Distribution Sort: Exponential 1

Introduction: Skewed Data Distributions

Distribution sort performs best when the buckets have a similar number of elements assigned to each process rank. In this exercise, you will reuse your code in programming activity #1 to perform distribution sort on exponentially distributed data. Like Programming Activity #1, you will use equal width bins assigned to each process rank. We will study how performance changes due to using a skewed data distribution.

Programming Activity #2

Modify distribution_sort_exponential_starter.c and incorporate your code from Programming Activity #1 into this file. The only difference between distribution_sort_exponential_starter.c and distribution_sort_uniform_starter.c that you used in Programming Activity #1 is that the generated data uses an exponential distribution with $\lambda=4$ instead of a uniform distribution.
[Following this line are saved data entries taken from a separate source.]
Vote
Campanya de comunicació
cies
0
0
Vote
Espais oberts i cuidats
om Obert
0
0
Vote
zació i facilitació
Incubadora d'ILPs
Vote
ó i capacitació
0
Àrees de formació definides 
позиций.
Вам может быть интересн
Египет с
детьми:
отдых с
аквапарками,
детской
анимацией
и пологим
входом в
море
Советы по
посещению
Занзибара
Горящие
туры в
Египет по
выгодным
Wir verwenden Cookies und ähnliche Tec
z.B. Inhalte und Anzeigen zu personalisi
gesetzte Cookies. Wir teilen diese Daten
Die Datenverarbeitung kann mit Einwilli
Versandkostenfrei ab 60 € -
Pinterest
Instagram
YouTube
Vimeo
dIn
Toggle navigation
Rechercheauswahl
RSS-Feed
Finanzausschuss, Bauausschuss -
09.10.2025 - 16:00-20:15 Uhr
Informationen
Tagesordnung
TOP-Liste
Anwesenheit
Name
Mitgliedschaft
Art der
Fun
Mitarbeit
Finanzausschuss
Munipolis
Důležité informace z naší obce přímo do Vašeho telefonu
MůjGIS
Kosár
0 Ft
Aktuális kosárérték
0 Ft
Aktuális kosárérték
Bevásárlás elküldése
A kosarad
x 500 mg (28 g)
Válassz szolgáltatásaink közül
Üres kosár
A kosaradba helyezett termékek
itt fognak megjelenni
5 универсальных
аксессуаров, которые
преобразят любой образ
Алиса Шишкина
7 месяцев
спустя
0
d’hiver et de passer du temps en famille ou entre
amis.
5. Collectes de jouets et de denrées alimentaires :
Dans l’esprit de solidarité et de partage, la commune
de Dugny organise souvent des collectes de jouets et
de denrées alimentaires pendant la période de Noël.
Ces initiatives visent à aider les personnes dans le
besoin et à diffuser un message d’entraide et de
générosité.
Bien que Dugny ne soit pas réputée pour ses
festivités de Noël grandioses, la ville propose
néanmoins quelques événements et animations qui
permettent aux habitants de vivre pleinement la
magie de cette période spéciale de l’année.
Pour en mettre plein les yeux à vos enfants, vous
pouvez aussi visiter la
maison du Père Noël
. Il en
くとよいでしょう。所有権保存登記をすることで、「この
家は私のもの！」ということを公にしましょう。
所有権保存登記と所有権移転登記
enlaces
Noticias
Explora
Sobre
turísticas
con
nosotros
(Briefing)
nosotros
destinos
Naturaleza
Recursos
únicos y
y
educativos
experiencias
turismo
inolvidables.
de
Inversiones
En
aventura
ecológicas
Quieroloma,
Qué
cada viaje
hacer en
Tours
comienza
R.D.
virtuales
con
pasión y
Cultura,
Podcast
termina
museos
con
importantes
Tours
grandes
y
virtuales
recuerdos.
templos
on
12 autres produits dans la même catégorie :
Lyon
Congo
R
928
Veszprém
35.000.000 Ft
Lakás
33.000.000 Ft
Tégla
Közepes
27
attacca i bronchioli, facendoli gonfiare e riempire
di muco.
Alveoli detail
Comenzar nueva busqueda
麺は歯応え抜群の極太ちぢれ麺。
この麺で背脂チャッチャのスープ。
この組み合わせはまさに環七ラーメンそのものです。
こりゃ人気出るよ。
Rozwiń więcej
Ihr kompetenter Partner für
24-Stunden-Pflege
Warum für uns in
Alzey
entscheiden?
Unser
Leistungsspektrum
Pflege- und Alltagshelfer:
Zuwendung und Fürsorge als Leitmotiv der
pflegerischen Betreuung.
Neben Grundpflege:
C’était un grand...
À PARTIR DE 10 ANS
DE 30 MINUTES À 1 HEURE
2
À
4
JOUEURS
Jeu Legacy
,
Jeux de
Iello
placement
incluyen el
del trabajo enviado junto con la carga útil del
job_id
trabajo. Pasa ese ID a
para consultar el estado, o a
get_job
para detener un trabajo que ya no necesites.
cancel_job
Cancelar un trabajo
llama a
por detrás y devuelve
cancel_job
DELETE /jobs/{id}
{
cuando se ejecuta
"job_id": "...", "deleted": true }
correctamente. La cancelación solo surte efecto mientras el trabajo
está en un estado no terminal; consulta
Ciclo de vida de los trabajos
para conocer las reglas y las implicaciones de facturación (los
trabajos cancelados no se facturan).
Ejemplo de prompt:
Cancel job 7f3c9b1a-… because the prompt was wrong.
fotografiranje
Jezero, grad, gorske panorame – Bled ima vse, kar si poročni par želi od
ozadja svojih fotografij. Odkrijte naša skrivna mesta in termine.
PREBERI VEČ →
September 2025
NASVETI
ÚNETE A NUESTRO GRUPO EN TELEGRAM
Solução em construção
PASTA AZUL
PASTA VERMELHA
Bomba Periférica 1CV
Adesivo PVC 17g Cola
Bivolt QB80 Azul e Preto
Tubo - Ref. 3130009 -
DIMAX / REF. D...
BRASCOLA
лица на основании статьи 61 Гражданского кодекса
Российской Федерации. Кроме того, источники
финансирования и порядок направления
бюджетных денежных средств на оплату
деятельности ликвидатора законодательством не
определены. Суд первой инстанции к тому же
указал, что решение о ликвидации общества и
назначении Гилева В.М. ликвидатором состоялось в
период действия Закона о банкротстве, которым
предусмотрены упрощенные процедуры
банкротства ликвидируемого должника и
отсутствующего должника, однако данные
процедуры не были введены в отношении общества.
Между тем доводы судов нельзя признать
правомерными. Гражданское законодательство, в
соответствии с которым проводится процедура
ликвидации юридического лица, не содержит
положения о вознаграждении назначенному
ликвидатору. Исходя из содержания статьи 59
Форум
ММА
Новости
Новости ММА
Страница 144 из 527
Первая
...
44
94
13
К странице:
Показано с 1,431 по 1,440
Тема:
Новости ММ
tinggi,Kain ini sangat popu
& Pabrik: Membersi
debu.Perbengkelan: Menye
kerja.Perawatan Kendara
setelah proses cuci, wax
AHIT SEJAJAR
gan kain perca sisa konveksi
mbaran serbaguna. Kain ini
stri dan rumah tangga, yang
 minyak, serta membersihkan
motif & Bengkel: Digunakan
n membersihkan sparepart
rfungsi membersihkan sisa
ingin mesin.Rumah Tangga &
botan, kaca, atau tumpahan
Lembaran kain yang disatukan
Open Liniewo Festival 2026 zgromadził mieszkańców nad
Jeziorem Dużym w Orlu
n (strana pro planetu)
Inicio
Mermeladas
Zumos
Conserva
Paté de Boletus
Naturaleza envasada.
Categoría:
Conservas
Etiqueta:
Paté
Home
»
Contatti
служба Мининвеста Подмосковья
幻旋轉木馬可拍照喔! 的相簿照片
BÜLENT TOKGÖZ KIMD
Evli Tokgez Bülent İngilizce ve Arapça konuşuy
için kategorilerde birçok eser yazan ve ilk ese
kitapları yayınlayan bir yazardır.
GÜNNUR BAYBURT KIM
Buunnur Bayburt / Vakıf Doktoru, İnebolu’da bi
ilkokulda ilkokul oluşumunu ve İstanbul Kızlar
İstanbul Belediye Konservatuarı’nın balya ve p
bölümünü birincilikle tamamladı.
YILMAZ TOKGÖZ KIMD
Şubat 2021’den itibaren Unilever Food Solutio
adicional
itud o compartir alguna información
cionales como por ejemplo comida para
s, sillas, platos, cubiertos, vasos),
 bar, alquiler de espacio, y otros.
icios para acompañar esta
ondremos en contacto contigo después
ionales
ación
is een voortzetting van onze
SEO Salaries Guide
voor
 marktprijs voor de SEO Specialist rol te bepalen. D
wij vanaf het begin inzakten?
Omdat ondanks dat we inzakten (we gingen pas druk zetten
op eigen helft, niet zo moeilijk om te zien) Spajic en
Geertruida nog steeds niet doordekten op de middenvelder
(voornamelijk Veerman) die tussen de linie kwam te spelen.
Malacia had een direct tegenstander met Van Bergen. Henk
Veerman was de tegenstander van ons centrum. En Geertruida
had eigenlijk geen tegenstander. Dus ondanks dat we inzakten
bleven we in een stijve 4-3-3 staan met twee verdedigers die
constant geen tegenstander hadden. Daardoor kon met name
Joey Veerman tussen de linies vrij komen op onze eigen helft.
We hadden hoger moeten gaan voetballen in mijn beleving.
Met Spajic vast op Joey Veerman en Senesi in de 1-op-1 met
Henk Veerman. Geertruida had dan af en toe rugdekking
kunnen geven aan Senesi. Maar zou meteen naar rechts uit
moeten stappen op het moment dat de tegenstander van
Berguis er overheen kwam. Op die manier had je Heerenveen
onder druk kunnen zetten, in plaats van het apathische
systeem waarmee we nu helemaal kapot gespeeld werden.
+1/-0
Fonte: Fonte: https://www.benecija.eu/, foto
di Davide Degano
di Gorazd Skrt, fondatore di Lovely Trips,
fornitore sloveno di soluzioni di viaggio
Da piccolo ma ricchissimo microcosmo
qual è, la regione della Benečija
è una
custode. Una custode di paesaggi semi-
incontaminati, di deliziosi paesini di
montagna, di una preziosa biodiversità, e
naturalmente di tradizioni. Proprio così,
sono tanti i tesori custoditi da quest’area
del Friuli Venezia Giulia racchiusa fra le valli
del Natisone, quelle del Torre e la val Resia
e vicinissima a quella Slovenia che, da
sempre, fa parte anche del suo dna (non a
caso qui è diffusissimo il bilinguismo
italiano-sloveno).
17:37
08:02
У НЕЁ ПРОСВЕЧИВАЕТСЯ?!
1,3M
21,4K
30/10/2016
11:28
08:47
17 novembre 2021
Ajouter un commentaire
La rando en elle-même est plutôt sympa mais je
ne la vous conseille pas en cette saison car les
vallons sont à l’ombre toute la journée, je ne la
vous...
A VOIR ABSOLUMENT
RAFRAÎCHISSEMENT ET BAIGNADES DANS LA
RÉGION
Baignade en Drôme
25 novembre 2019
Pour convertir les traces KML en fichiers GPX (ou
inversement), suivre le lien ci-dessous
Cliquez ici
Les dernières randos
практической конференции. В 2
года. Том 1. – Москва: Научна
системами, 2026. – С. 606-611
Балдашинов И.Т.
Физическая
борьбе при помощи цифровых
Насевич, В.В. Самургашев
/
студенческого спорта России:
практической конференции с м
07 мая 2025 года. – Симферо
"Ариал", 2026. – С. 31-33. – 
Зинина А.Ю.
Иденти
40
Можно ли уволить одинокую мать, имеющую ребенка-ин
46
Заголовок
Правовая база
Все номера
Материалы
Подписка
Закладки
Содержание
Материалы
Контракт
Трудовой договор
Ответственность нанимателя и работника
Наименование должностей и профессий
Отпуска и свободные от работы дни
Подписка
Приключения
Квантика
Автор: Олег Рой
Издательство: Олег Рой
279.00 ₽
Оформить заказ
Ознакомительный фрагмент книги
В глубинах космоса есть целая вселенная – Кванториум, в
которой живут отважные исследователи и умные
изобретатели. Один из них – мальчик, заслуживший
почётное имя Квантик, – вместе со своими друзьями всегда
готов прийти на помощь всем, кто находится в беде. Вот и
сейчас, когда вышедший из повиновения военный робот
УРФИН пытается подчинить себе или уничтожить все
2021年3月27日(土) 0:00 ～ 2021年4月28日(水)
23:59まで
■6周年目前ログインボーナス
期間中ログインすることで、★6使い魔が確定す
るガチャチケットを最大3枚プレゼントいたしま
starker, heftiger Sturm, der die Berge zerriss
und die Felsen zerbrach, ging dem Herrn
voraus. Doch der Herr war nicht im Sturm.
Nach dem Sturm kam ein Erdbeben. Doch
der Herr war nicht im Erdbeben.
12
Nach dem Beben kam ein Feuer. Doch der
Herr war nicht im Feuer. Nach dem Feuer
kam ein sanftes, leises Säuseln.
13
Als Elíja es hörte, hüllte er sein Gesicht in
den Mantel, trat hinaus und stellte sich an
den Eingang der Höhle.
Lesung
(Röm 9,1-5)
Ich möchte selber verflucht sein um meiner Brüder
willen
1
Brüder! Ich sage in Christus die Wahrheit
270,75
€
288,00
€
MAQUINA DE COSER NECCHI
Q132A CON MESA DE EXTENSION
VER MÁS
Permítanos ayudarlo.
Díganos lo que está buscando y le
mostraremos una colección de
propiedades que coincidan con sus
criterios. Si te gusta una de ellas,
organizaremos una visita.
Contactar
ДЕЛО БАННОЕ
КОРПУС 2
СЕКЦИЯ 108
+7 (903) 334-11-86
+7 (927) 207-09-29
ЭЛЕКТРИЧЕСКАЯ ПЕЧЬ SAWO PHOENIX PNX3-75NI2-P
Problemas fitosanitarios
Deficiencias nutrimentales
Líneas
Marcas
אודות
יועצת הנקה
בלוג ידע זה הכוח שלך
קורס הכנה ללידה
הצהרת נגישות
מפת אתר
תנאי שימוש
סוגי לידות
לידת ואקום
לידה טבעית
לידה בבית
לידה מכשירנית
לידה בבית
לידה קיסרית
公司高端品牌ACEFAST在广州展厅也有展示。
Complete the table below using the same instructions outlined in Programming Activity #1.

# of Ranks ($p$)	Total Time (s)	Time to Distribute (s)	Time to Sort (s)	Parallel Speedup	Parallel Efficiency	Global Sum	Job Script Name (*.sh)
1
2
4
8
12
16
20

Using the data you collected in your table, answer the following questions. Be sure to refer to specific values in your table when responding to these questions.

Q8: Does performance differ between the uniformly distributed (Programming Activity #1) and exponentially distributed data? If so, explain the performance discrepancy.

Last updated on Jan 8, 2020